2008年07月25日

メテオラ奇岩群誕生秘話


「メテオラ」とは、「空中に吊り上げられた」ちう意味や。実際、朝もやが立ち込めるなか、ふと空を見上げたときに目に入ってくるその光景は、まさに「空中に浮かんでいる」ちうのがぴったりや。でも、いったいどうしてこのような奇岩群が誕生したさかいしょうか? 実は、今もって定かではおまへん。代表的な説は、水の浸食作用か風食作用によるものちうことや。大昔、この地帯は湖やった、ちう前提による説や。せやけどダンさんこの前提にはしばしば疑問視する声があるんや。ちうのも、紀元前後にギリシャを旅して回り、紀行文を残しとるストラボンとリビイは、現在のメテオラ周辺の地理についてもきちんと書き記しとるにもかかわらず、いずれもこの奇岩群についてはまるっきし触れておらへんのや。ちうことはこの時代にはまだ、この奇岩群は出現していなかったちうことでっしゃろか?
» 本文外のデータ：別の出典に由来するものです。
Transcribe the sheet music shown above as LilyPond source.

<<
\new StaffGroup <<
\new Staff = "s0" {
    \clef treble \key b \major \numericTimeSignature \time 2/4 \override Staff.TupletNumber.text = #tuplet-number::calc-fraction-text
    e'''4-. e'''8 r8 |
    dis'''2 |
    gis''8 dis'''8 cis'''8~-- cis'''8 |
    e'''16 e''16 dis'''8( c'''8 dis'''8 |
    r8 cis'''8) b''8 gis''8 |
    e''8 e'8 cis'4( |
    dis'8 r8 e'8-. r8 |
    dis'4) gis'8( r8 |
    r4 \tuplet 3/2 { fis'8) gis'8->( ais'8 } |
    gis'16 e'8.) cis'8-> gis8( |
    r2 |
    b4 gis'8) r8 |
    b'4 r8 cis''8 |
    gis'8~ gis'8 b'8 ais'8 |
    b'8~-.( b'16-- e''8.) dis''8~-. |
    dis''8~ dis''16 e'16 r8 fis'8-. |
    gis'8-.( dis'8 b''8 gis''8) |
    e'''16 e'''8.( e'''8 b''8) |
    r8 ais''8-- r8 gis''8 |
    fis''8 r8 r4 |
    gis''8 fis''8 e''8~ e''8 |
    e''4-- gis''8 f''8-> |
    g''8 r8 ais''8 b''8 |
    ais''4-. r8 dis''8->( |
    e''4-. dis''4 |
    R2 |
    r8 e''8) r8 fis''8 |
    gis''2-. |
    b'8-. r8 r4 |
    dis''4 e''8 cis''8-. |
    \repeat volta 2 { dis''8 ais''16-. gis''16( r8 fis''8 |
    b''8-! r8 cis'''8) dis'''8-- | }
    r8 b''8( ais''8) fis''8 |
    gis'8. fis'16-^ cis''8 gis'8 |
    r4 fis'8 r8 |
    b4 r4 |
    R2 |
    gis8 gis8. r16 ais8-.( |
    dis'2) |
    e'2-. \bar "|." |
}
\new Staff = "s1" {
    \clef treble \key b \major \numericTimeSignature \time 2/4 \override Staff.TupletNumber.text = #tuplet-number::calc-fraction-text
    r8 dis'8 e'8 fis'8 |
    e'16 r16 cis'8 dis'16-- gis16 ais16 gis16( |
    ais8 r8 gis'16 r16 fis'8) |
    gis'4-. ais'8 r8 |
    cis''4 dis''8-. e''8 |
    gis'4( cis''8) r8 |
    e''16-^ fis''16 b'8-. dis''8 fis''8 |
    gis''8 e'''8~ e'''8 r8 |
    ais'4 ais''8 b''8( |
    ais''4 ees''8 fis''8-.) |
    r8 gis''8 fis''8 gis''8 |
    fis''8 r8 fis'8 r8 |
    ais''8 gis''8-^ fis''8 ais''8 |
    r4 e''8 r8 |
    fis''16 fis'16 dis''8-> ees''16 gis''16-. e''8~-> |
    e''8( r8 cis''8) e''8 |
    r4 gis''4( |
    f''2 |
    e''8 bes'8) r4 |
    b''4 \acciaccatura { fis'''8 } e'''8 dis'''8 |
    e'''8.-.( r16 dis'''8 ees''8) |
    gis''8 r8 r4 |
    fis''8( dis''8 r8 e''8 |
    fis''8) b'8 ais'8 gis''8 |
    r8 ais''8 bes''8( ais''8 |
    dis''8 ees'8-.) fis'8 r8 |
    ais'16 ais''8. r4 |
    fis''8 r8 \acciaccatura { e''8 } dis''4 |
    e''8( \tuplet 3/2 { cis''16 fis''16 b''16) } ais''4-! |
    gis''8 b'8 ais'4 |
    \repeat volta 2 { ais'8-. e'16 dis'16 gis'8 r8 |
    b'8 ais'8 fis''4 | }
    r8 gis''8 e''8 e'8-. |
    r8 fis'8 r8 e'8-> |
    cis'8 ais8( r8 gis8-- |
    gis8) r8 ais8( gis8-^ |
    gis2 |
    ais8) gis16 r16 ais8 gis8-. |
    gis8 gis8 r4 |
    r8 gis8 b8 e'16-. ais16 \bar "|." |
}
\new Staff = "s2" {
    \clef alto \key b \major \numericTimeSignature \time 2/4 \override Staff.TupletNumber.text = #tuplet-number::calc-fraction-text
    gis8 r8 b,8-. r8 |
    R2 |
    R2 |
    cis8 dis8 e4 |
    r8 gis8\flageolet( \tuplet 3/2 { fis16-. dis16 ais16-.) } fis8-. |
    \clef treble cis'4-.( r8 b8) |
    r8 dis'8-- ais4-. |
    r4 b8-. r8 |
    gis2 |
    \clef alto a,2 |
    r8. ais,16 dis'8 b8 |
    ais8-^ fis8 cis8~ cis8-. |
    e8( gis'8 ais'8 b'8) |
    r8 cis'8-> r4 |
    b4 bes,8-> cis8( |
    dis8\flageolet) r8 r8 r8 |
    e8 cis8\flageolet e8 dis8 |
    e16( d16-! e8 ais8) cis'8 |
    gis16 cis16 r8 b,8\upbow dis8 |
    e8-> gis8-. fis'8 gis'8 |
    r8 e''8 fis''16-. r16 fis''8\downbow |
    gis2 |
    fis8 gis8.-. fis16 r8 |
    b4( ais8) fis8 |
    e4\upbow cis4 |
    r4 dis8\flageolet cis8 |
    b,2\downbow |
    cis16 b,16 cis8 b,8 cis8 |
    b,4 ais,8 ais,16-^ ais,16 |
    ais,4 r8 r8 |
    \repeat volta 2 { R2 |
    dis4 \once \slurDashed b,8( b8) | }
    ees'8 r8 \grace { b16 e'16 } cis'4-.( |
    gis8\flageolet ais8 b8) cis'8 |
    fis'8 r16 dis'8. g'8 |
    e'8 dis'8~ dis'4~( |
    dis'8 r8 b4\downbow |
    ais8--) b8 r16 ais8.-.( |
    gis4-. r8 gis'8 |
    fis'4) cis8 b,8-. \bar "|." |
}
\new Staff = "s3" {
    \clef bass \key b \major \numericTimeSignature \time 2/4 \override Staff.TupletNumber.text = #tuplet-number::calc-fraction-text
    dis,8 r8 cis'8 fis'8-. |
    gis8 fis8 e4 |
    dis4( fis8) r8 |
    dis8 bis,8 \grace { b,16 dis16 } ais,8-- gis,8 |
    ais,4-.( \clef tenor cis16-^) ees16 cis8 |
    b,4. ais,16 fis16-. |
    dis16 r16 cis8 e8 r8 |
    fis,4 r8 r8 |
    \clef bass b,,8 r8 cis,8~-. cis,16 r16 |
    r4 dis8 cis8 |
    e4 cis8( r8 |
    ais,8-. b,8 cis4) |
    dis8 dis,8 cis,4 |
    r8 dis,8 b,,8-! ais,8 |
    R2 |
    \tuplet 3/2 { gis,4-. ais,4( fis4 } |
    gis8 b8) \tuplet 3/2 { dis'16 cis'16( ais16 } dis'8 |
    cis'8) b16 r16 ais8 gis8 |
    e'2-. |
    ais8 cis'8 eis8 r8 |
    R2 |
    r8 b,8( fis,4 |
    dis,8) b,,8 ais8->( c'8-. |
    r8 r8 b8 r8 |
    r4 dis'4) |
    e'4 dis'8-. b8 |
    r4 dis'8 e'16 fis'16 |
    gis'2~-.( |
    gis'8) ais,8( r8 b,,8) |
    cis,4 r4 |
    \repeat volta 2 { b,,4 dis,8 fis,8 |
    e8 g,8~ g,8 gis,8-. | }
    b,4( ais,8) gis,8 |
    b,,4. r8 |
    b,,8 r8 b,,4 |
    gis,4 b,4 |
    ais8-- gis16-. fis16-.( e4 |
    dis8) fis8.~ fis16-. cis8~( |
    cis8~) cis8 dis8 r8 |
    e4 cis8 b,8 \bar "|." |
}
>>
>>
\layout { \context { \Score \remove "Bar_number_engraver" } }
もうひとつ、これは神話の世界での話やけどアンタ、「あるときゼウス神が天界から投げつけた岩石がここに残ってしもた」、ちう説もあるんや。

「メテオロス」が元来、ギリシャ語で「浮遊しとる、空中に浮いとる」ちう意味の形容詞であるのに対し、現代語「メテオロ」が、「隕石、空中から落ちてきた物体」もしくは「雷や雨やらなんやらの大気現象」ちう意味を示す名詞や。

風化や水の浸食によって残ったとする自然現象によるのか、それともゼウスが怒りにまかせて投げつけたのか、いずれにしてもメテオラの奇岩が地上から浮いてみえる感じをうまく言い当てとるように感じられまんねん。でも・・・朝もやにぼ〜っと突き出たその姿を見るとき、どうしてもゼウス神の作用による説を信じたくなってしまい まんねんわ。